Using Cisco ISE to send a dynamic vlan to MS switches after 802.1x user authentication. Switch registers the dVlan and I see the client move on the dashboard, however the client is never made aware, and does not request a new DHCP address.
Do we need to bounce the port?
Switch firmware is latest (12.28) to rule out any bugs in 802.1x. Using Windows native supplicant.
Have you enabled Radius CoA support?
Yes we have. ISE is never sending it (validated via PCAP) only sending access-accept w/ the dVlan information.
Check out this documentation if you haven't 🙂
/CK
I have, but there is no CoA occurring, ever.

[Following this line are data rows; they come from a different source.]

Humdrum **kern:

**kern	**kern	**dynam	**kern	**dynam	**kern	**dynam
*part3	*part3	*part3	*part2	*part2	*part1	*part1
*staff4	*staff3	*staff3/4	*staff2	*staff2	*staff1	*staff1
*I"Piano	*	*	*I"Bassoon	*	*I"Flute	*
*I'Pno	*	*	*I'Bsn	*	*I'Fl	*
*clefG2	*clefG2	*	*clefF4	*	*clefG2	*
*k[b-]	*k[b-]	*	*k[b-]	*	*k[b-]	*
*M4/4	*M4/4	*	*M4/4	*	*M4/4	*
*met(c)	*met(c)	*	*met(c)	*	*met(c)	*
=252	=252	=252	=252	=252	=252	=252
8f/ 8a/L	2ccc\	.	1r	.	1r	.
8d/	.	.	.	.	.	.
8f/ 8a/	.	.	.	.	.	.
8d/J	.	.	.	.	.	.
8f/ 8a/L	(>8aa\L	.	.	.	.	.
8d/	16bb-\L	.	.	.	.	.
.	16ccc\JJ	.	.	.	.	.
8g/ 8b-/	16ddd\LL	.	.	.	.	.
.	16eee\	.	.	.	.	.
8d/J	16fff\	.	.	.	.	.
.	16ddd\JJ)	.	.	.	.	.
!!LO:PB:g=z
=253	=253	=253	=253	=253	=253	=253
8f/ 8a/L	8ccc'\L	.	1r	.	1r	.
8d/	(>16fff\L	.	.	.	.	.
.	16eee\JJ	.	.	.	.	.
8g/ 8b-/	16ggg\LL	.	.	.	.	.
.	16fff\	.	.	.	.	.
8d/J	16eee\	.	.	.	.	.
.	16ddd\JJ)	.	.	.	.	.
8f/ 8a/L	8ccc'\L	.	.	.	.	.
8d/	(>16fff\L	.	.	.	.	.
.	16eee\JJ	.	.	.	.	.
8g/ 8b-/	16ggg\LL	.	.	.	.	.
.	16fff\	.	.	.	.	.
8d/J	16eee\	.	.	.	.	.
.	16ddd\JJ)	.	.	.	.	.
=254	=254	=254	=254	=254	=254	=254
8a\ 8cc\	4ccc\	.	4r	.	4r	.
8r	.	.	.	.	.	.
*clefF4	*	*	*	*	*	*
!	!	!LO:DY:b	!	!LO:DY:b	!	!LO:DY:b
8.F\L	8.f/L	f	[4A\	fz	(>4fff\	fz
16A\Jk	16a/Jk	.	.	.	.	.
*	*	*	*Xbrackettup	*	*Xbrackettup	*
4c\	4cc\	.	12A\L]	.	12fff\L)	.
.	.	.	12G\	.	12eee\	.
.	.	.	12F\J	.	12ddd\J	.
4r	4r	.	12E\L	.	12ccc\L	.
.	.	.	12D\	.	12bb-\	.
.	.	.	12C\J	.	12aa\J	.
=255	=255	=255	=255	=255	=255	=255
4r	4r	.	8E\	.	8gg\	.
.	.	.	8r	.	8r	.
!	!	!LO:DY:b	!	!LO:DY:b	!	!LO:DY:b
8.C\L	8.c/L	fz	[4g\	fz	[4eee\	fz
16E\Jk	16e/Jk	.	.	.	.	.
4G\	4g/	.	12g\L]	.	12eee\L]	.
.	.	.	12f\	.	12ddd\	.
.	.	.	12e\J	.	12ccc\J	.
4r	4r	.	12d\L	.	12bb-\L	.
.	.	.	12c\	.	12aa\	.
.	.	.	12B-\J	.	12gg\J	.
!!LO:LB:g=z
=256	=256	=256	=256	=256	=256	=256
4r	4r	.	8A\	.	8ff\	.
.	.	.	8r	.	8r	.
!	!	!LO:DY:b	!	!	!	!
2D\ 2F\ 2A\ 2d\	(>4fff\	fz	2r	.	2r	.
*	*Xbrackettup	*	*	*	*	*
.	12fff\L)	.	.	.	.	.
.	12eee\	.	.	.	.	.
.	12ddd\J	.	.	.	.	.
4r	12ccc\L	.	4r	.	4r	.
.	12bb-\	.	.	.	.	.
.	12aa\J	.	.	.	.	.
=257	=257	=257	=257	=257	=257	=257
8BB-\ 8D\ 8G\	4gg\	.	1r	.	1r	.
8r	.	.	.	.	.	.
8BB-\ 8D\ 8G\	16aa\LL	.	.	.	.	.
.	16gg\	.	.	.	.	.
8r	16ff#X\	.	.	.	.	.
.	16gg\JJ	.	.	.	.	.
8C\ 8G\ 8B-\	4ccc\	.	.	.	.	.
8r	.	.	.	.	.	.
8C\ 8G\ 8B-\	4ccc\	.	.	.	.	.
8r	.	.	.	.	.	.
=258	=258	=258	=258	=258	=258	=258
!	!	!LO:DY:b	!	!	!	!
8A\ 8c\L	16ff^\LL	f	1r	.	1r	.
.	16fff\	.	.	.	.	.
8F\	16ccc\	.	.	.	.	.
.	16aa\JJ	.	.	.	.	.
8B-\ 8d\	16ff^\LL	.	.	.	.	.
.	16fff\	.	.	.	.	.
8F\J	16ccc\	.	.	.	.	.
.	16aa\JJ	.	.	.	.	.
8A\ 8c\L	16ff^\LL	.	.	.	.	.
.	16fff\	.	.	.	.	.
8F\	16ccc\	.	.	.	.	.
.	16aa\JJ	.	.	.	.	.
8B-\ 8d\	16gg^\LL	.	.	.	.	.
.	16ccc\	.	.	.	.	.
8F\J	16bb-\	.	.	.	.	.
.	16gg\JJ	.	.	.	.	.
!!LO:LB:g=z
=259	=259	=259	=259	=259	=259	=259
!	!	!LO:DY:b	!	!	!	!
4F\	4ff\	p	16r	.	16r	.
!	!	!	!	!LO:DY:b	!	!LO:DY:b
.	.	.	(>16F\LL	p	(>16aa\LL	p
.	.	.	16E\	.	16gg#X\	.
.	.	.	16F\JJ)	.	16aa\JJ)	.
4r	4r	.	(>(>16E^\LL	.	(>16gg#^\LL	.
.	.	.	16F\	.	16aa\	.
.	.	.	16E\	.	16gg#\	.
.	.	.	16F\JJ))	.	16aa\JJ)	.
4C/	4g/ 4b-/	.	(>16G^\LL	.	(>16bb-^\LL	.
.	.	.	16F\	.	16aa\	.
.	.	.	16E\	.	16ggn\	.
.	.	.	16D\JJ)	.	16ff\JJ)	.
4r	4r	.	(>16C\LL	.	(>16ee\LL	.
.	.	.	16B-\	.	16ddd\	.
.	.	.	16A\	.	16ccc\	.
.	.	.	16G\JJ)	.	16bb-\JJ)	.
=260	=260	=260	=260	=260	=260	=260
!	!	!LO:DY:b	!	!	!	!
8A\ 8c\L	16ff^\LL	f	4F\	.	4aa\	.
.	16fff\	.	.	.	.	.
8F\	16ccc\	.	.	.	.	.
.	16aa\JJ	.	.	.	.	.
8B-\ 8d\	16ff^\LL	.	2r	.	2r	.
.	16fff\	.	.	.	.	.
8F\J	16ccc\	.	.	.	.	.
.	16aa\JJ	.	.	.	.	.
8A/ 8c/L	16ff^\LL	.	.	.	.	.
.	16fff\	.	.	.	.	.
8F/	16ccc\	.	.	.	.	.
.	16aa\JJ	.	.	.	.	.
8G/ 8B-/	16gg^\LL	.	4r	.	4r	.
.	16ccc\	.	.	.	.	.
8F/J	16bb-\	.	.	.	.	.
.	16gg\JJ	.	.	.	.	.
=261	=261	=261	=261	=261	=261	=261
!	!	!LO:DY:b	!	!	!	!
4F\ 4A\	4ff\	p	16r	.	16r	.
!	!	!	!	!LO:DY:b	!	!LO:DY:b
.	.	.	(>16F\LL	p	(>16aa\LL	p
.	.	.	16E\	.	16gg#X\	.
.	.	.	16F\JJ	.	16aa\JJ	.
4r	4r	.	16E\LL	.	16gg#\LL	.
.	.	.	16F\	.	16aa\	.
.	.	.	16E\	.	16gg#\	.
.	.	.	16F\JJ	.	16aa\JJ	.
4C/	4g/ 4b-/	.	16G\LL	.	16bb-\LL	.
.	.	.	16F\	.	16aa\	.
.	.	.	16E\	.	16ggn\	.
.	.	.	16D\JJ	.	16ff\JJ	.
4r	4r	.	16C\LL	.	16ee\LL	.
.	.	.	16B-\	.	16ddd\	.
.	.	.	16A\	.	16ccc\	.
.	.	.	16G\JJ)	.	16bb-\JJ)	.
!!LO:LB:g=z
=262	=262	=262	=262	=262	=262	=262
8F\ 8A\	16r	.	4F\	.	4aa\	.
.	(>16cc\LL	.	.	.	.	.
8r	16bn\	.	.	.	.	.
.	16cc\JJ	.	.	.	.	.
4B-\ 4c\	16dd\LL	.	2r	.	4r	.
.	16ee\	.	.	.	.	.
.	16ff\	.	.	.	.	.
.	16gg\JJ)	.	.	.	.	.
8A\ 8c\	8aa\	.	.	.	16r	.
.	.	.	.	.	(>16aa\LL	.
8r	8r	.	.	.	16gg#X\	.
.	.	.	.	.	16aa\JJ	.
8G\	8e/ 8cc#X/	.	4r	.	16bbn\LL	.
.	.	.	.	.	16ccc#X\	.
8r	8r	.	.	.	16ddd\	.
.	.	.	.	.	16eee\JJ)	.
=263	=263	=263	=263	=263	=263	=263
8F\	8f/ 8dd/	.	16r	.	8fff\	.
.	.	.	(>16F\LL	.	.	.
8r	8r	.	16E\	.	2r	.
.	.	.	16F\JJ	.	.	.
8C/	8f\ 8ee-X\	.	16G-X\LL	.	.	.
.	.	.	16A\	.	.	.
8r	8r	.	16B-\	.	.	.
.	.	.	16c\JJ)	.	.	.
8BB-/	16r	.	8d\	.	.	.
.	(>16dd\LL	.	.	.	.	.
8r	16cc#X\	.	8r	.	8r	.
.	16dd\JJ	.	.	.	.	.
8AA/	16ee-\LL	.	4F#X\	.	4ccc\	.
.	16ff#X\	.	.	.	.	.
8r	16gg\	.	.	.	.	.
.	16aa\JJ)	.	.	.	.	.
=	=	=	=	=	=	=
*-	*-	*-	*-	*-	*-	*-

The access-accept contains the dVlan info, MS switch puts user in that vlan, but user is never made aware and therefore doesn't request new DHCP address in the new vlan.
Unless I'm missing something very obvious in ISE/Meraki (and yes, I've been over ALL their documentation).
You are going to need to open a support case for that one. It sounds like a big has been introduced into 12.28 around CoA.
I have one. They swear up and down this config should work and is supported, lots of pcaps show radius doing what it should do.
Figured I'd ask community in case they saw issues too.
And this is happening across multiple switches?
Yep. All the same MS350, some are still on 10.x firmware.